A vereadora ainda destaca que as microflorestas representam “uma solução ambiental de alta eficiência e baixo custo de manutenção”, capaz de trazer resultados concretos e mensuráveis para a qualidade do ambiente urbano.
Política Climática de Curitiba e Metas Futuras
A lei 16.645/2025 articula a política climática de Curitiba, estabelecendo metas de neutralidade nas emissões de gases de efeito estufa até 2050 e a redução das emissões até 2030. Essa norma define diretrizes relacionadas à mobilidade sustentável, uso do solo, gestão de resíduos, segurança hídrica e aumento de áreas verdes.
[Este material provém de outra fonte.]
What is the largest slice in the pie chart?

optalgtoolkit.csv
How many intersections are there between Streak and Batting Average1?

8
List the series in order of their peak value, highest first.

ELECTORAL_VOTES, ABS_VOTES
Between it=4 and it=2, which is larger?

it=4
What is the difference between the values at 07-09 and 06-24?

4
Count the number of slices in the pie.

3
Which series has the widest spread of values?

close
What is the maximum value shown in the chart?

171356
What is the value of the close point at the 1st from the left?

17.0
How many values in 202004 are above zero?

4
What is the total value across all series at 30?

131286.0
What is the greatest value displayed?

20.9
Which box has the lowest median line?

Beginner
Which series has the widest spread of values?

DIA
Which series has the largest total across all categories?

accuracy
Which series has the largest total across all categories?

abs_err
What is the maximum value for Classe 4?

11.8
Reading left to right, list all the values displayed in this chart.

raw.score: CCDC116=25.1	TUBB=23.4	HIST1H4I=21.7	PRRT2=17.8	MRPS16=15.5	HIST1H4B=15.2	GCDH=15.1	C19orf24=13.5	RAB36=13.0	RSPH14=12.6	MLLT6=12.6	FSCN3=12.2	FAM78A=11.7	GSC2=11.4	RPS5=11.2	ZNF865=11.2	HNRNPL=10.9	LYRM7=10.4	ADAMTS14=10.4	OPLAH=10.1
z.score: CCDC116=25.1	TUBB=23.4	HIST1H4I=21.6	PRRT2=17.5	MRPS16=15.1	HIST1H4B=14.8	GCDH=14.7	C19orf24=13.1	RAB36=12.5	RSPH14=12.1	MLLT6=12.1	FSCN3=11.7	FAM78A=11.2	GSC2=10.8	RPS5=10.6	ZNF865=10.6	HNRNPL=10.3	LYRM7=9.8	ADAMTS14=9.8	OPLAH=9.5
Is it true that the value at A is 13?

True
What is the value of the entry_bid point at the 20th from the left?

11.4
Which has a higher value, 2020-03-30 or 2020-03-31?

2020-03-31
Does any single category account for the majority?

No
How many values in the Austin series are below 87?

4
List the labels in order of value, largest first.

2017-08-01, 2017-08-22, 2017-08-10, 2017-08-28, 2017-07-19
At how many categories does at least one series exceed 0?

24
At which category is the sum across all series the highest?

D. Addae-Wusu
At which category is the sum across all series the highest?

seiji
A legislação também prevê o desenvolvimento de instrumentos como o Plano Municipal de Ação Climática (PlanClima), inventários de emissões e avaliações de riscos climáticos.
Nesse contexto, o projeto de lei de Laís Leão busca integrar as microflorestas como um aspecto complementar à política existente, reforçando a estratégia de adaptação baseada em soluções naturais.
O projeto foi protocolado no dia 28 de março e está aguardando o parecer da Procuradoria Jurídica. Após essa análise, ele será examinado pela Comissão de Constituição e Justiça (CCJ). Se a constitucionalidade for confirmada, seguirá sua tramitação nas demais comissões permanentes da Câmara Municipal de Curitiba. Uma vez aprovado e sancionado, o novo regulamento entrará em vigor 30 dias após sua publicação no Diário Oficial do Município.